Analog zur Apoptose beruht auch die „Entscheidung“ darüber, ob neue Gefäße gebildet werden sollen oder nicht, im Körper auf einem dynamischen Gleichgewicht entgegengesetzt wirkender also pro- und antiangiogenetischer Einflüsse oder Regulatoren. Einige wichtige angiogenetische Regulatoren sind Signalproteine, die an passende Proteine auf den Zelloberflächen (sog. Rezeptoren) von Gefäßzellen (vaskuläre Endothelzellen) binden und dadurch in den Zellen eine das Gefäßwachstum hemmende oder stimulierende Reaktion erzeugen. Besonders gut beschrieben sind hier die Proteine VEGF-A (stimulierend) und TSP-1 (hemmend).
VEGF-A sorgt für eine Neubildung aber auch den Erhalt von Blutgefäßen und kann dazu an drei verschiedene Rezeptoren (VEGFR-1-3) binden. Die VEGF-A-vermittelete Signalübertragung über diese drei Rezeptoren wird dabei noch auf mehreren Ebenen gesteuert und reguliert, woraus ersichtlich wird, wie komplex die Kontrolle dieses Prozesses wirklich ist. Viele Tumorzellen „lernen“ aber, wie sie das Gen für VEGF-A überexprimieren und somit mehr VEGF-A-Protein herstellen können, als normal wäre.
Ähnliches wurde auch schon für andere proangiogenetische Signalmoleküle wie z.B. Mitglieder der FGF-Familie beobachtet. Insgesamt führt die übermäßige Herstellung solcher Signalmoleküle dann zu einer erhöhten und abnormen Gefäßneubildung. Diese Versorgung mit neuen Blutgefäßen ist für viele Tumoren so wichtig, daß ein aktueller Therapieansatz darin besteht, proangiogenetische Faktoren wie VEGF-A mittels Antikörpern abzufangen.
Auf der Abbildung sieht man, wie der Wirkstoff Bevacizumab VEGF-A bindet und damit dessen proangiogenetische Funktion neutralisiert. So soll die Entstehung neuer Blutgefäße unterdrückt und der davon abhängige Tumor letztlich „ausgehungert“ werden.

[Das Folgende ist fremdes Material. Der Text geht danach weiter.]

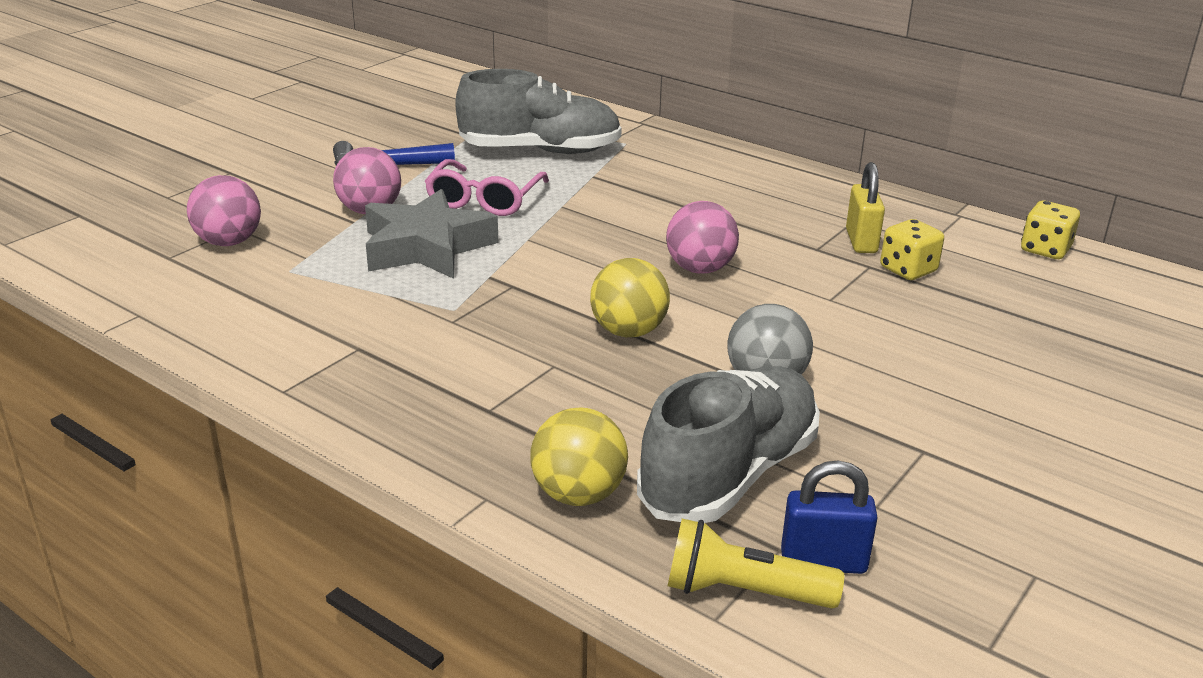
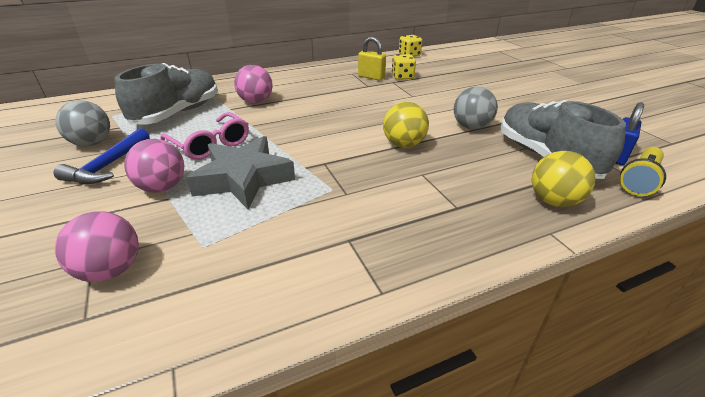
camera: 60 degrees left, 5 degrees up
pink ball [666,201,739,274] -> pink ball moved to [234,65,273,103]
none -> grey ball [55,100,110,146]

Umgekehrt können Krebszellen aber auch die Expression von antiangiogenetischen Faktoren wie TSP-1, dessen Protein also das Wachstum und die Verzweigung von Gefäßen unterdrückt, vermindern, z.B. mittels des berühmt-berüchtigten Myc-Proteins, und so das oben erwähnte Gleichgewicht noch stärker in Richtung Gefäßneubildung auslenken.
Die Muster, Verteilungen und Ausbreitung der Gefäßneubildung unterscheiden sich bei den verschiedenen Tumorarten. In manchen, wie dem hochaggressiven Karzinom des Pankreasgangs finden sich sogar häufig regelrechte „Wüstengebiete“, die kaum oder überhaupt nicht mit Gefäßen versorgt sind, während andere, wie das Nierenkarzinom, hochgradig angiogen und daher mit Gefäßen dicht durchsetzt sind. Solche Beobachtungen legen nahe, daß nach einem initialen Anschieben der Gefäßneubildung während der Tumorentstehung Perioden mit sehr variabler angiogenetischer Intensität folgen, die wie von einem komplexen und tumorspezifischen „Schieberegler“ gesteuert werden können. Auf diesen können sowohl die Tumorzellen selbst Einfluss nehmen, als auch die Zellen ihrer Umgebung (sog. Mikroumgebung), welche eine bedeutende Rolle bei der Krebsentwicklung spielen.